[Task] Find every row that contains the word "Porcentagem" and copy each such row in full. Case matters.

··· Data entries ···

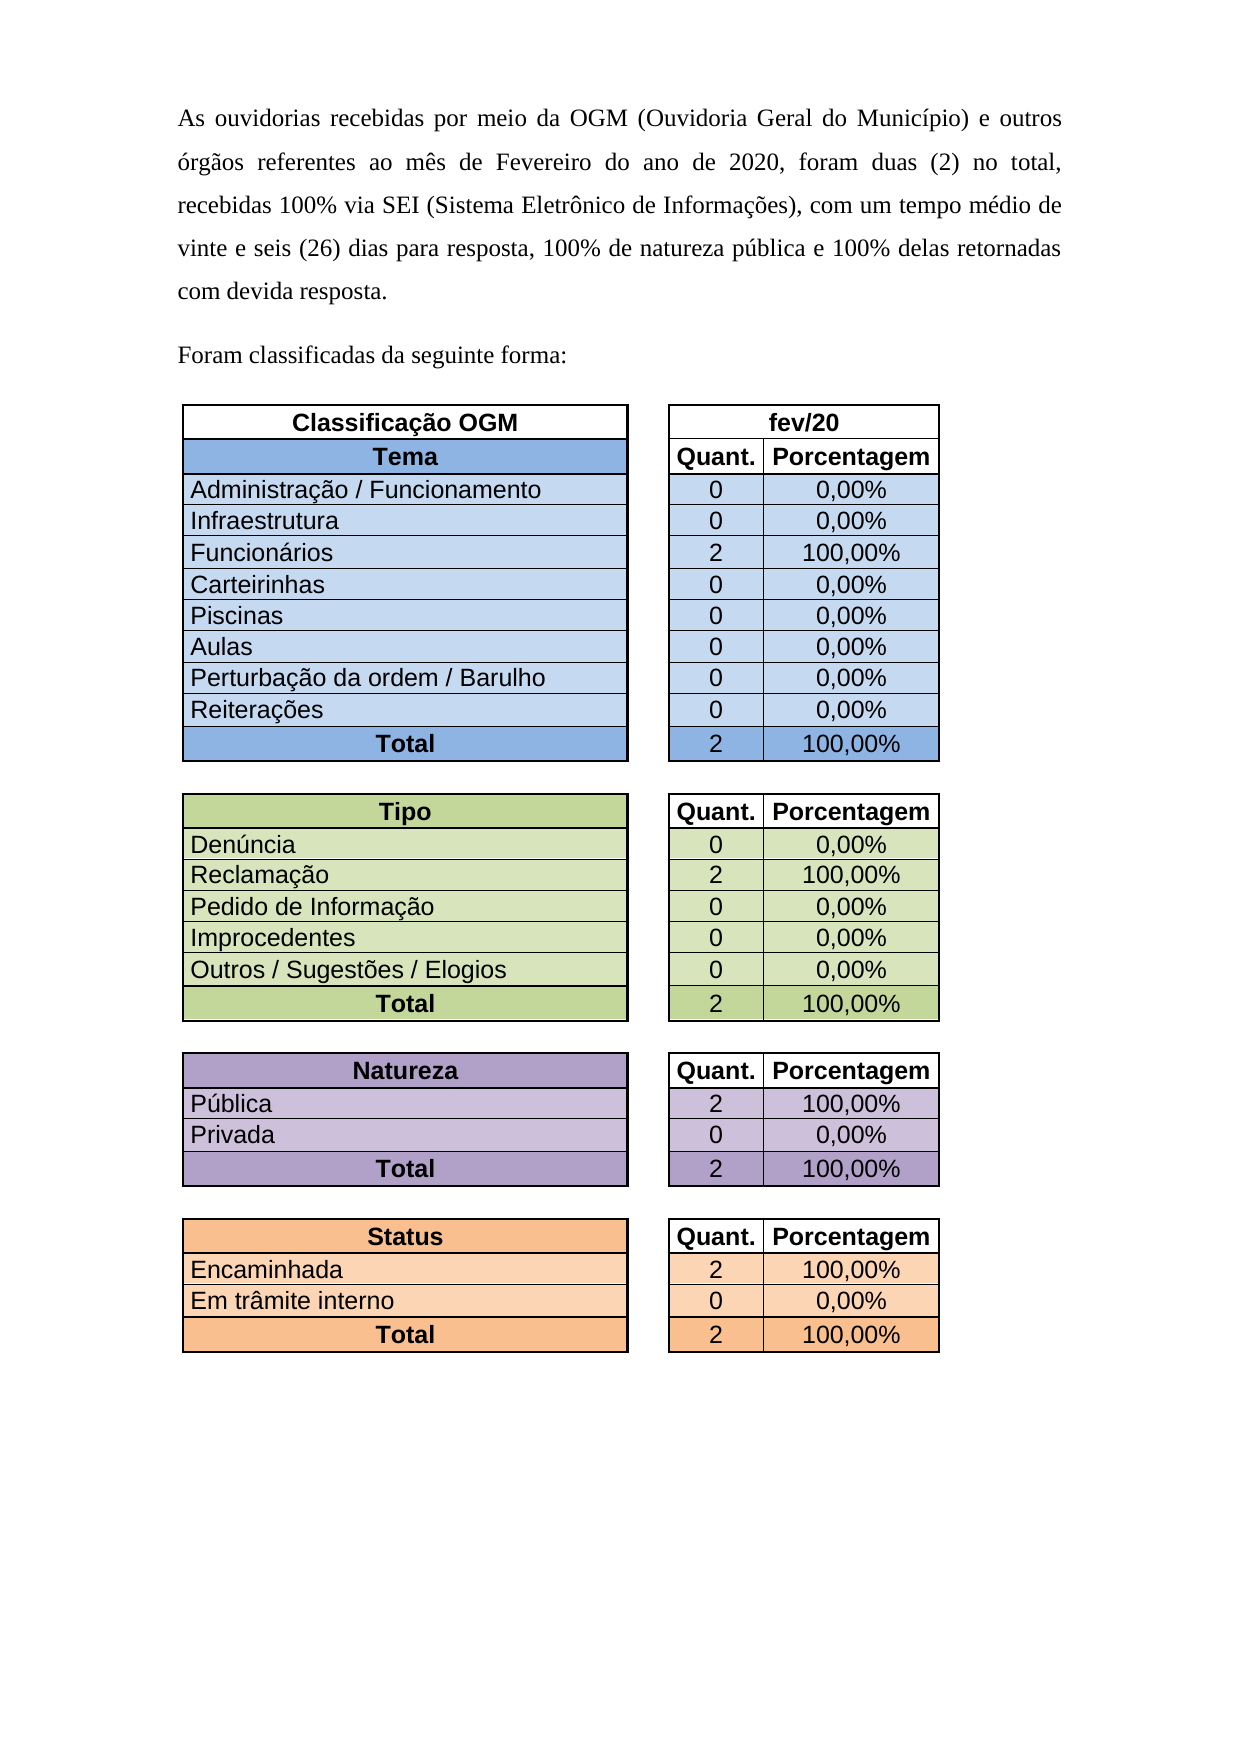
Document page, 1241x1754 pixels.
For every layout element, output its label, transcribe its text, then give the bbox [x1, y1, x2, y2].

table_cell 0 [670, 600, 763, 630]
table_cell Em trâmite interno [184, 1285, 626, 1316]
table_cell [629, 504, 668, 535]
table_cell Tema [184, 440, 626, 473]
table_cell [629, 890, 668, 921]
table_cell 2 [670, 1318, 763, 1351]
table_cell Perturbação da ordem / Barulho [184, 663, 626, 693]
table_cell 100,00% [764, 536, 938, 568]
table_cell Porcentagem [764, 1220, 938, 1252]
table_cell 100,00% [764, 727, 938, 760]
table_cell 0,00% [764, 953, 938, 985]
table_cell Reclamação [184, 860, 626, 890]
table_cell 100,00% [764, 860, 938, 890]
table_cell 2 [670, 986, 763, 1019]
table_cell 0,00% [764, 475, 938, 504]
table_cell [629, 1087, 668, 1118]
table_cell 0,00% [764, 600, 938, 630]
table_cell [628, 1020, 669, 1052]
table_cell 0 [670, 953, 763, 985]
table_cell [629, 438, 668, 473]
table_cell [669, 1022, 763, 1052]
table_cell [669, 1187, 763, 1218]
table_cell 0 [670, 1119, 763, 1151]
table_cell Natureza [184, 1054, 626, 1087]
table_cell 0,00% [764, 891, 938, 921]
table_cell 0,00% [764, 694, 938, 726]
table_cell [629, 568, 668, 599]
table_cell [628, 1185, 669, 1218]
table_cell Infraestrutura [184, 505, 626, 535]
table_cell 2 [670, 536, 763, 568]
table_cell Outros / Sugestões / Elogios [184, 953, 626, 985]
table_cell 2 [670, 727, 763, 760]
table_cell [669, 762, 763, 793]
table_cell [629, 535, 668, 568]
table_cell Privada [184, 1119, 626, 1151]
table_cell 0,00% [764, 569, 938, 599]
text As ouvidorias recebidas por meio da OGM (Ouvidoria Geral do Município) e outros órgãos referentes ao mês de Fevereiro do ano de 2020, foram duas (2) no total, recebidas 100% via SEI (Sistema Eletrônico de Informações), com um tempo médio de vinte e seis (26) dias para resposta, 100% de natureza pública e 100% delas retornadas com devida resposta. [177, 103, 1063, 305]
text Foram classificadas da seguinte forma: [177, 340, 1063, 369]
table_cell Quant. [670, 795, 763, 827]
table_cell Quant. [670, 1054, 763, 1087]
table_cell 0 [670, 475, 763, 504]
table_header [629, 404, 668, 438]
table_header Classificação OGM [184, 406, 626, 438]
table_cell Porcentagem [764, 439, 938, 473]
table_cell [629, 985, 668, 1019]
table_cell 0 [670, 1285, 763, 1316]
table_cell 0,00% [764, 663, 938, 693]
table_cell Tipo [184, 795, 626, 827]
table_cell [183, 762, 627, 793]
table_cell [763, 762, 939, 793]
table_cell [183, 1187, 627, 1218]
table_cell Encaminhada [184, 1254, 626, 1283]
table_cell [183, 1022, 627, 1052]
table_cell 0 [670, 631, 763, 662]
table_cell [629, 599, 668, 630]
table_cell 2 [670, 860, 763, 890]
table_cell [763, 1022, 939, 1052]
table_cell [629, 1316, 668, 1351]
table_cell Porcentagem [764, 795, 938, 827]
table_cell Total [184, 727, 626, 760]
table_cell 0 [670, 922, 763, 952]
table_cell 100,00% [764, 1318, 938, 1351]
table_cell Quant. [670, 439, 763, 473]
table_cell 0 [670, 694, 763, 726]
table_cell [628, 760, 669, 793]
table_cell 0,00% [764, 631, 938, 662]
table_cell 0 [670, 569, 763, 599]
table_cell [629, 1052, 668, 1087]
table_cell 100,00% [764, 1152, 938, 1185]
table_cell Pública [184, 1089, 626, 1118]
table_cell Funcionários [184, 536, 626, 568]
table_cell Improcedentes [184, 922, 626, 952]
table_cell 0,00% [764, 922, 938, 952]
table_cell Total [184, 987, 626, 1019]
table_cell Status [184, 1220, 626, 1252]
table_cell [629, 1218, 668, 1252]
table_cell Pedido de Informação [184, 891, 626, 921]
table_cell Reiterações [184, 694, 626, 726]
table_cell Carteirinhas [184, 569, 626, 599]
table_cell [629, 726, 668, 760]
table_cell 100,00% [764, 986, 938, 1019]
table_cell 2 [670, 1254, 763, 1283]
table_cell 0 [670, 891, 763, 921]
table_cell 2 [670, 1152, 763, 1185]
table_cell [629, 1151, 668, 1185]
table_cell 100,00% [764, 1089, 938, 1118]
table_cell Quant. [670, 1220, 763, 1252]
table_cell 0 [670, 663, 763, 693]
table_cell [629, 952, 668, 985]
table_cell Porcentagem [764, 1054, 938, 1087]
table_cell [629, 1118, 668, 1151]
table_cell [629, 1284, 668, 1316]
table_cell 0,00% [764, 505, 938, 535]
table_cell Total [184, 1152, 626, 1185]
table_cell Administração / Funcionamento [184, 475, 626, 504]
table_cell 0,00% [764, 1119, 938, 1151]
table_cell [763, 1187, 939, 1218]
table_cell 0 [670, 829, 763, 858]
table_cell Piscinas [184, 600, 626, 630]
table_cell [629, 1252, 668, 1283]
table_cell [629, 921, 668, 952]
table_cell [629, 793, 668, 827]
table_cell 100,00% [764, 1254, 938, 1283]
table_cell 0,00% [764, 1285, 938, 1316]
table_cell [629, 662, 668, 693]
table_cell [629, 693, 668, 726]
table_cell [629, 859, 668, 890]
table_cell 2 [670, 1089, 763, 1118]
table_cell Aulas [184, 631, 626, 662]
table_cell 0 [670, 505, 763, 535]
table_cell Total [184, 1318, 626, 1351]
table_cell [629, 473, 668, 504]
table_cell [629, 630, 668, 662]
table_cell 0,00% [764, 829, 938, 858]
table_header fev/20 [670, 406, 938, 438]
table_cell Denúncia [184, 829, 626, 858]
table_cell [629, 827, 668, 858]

···
··· Data entries ···

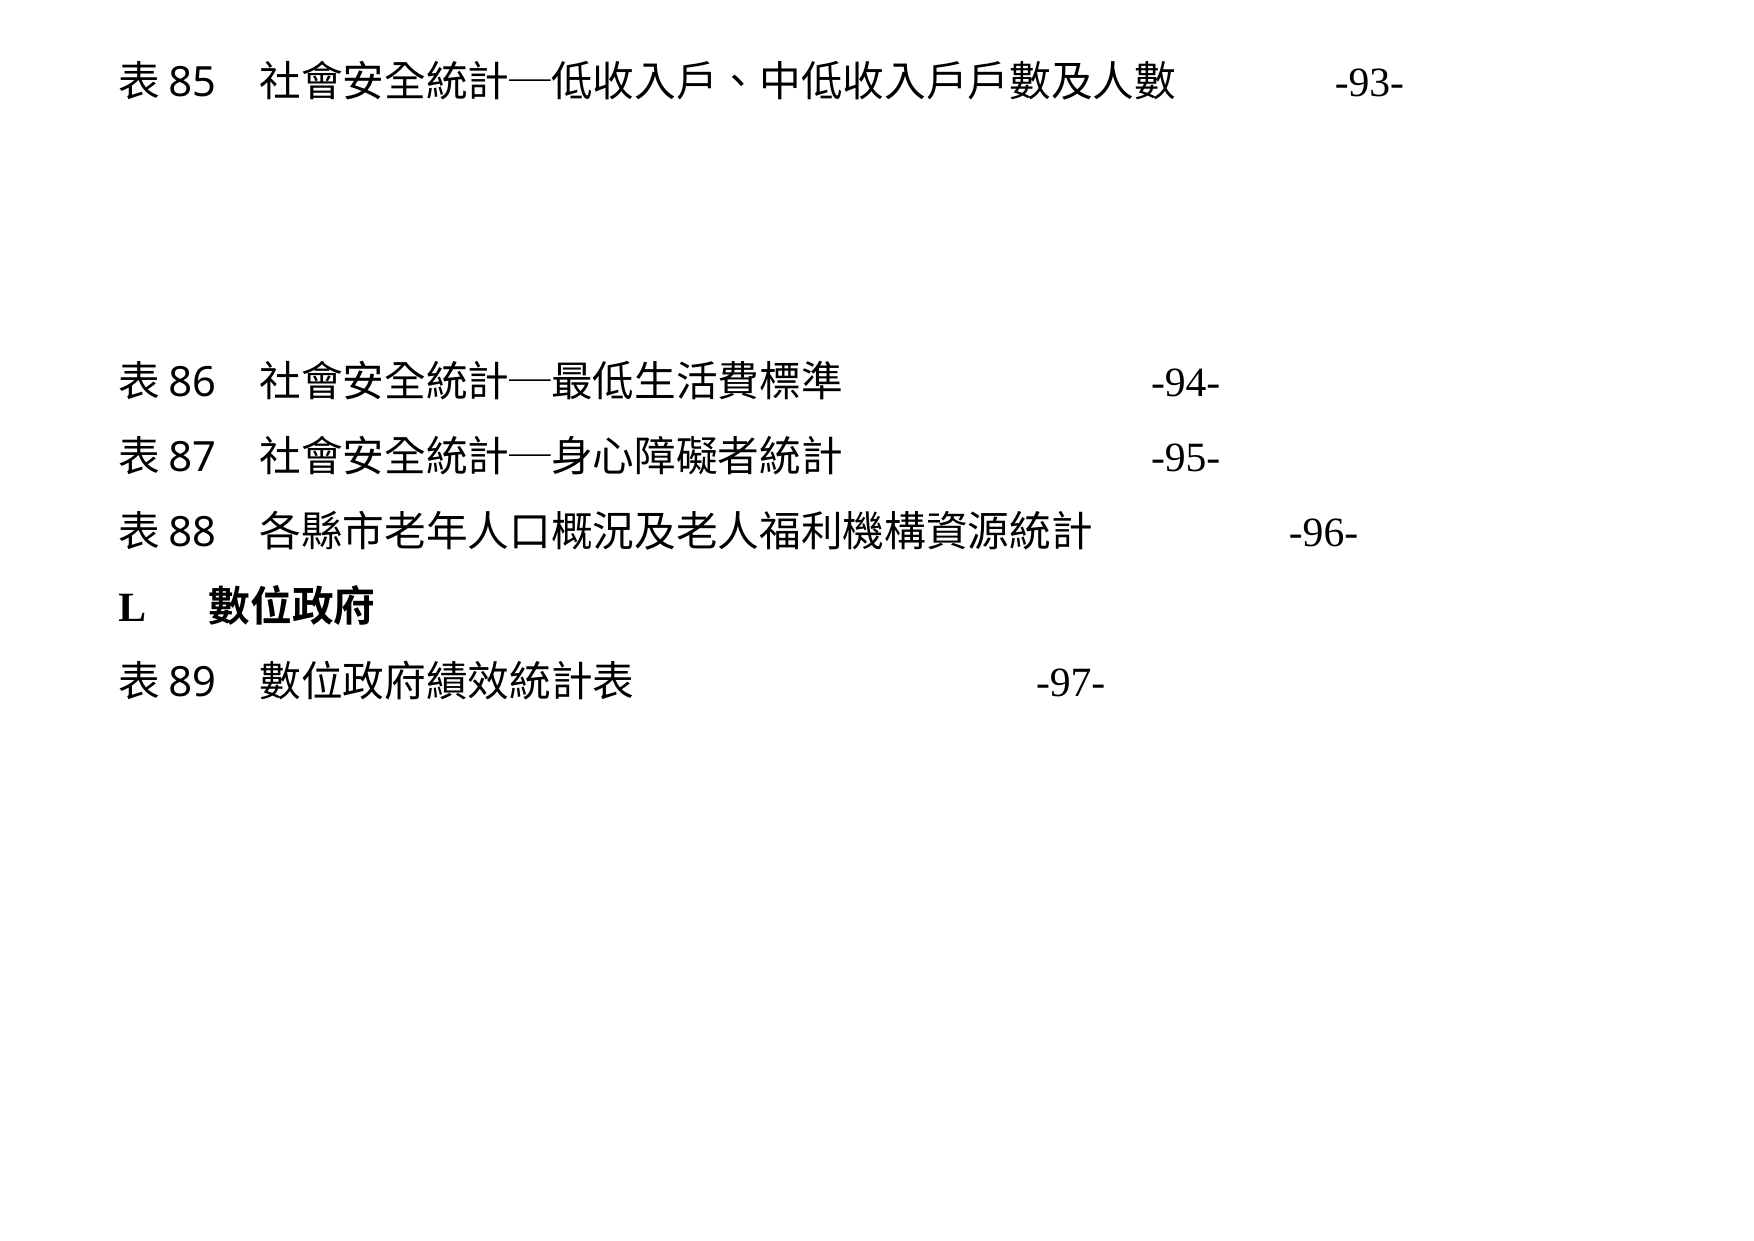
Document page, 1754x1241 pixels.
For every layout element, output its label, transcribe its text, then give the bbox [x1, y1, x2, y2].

···

[Solution below]
table_cell Porcentagem [764, 1220, 938, 1252]
table_cell Porcentagem [764, 439, 938, 473]
table_cell Porcentagem [764, 795, 938, 827]
table_cell Porcentagem [764, 1054, 938, 1087]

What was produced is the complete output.